As far as I understand, most languages are context-free with some exceptions. For instance, a * b
may stand for type * pointer_declaration
or multiplication in C++. Which one takes place depends on the context, the meaning of the first identifier. Another example is name
production in VHDL
enum_literal ::= char_literal | identifer
physical_literal ::= [num] unit_identifier
func_call ::= func_identifier [parenthized_args]
array_indexing ::= arr_name (index_expr)
name ::= func_call | physical_literal | enum_litral | array_indexing
You see that syntactic forms are different but they can match if optional parameters are omitted, like f
, does it stand for func_call, physical_literal, like 1 meter with optional amount 1 is implied, or enum_literal.
Talking to Scala plugin designers, I was educated to know that you build AST to re-evaluate it when dependencies change. There is no need to re-parse the file if you have its AST. AST also worth to display the file contents. But, AST is invalidated if grammar is context-sensitive (suppose that f
was a function, defined in another file, but later user requalified it into enum literal or undefined). AST changes in this case. AST changes on whenever you change the dependencies. Another option, that I am asking to evaluate and let me know how to make it, is to build an ambiguous AST.
As far as I know, parser combinators are of PEG kind. They hide the ambiguity by returning you the first matched production and f
would match a function call because it is the first alternative in my grammar. I am asking for a combinator that instead of falling back on the first success, it proceeds to the next alternative. In the end, it would return me a list of all matching alternatives. It would return me an ambiguity.
I do not know how would you display the ambiguous file contents tree to the user but it would eliminate the need to re-parse the dependent files. I would also be happy to know how modern language design solve this problem.
Once ambiguous node is parsed and ambiguity of results is returned, I would like the parser to converge because I would like to proceed parsing beyond the name
and I do not want to parse to the end of file after every ambiguity. The situation is complicated by situations like f(10)

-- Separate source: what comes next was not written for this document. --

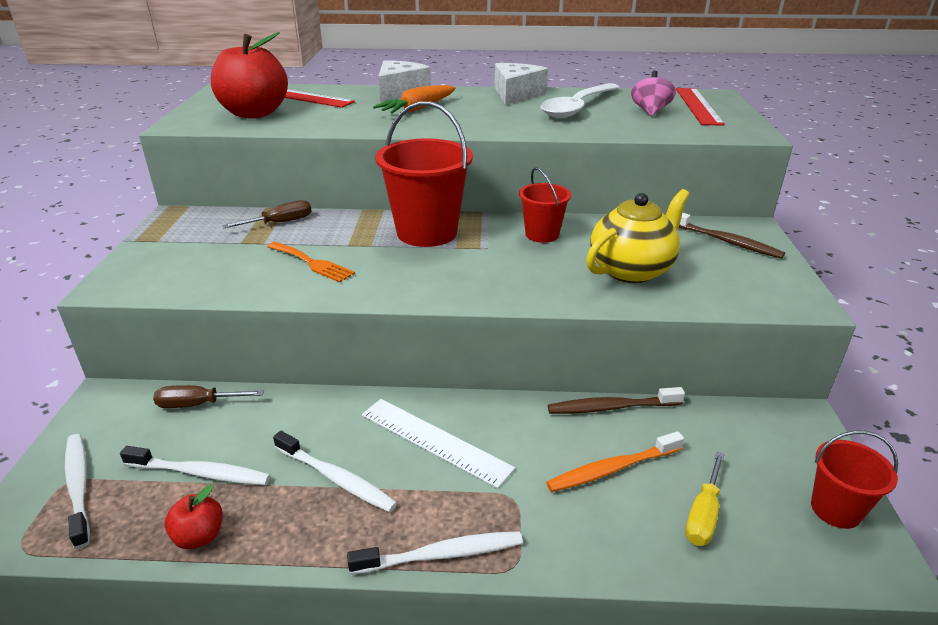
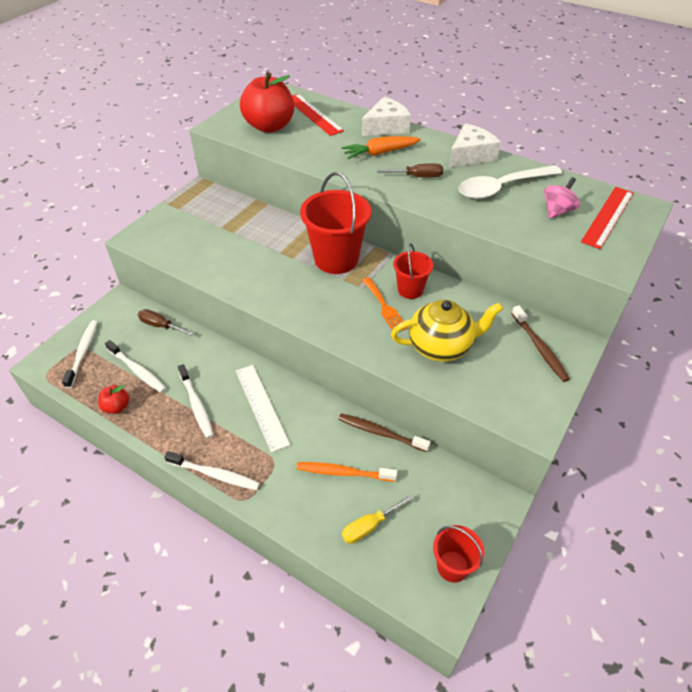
camera: 30 degrees right, 15 degrees up
brown screwdriver [222,200,312,228] -> brown screwdriver moved to [377,163,443,177]
orange fork [267,242,355,282] -> orange fork moved to [362,277,408,332]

, which can be a function call with a single argument or a nullary function call, which return an array, which is indexed afterwards. So, f(10) can match name two ways, either as func_call
directly or recursively, as arr_indexing -> name ~ (expr)
. So, it won't be ambiguity like several parallel rules, like fcall | literal
. Some branches may be longer than 1 parser before re-converging, like fcall ~ (expr) | fcall
.
How would you go about solving it? Is it possible to add ambiguating combinator to PEG?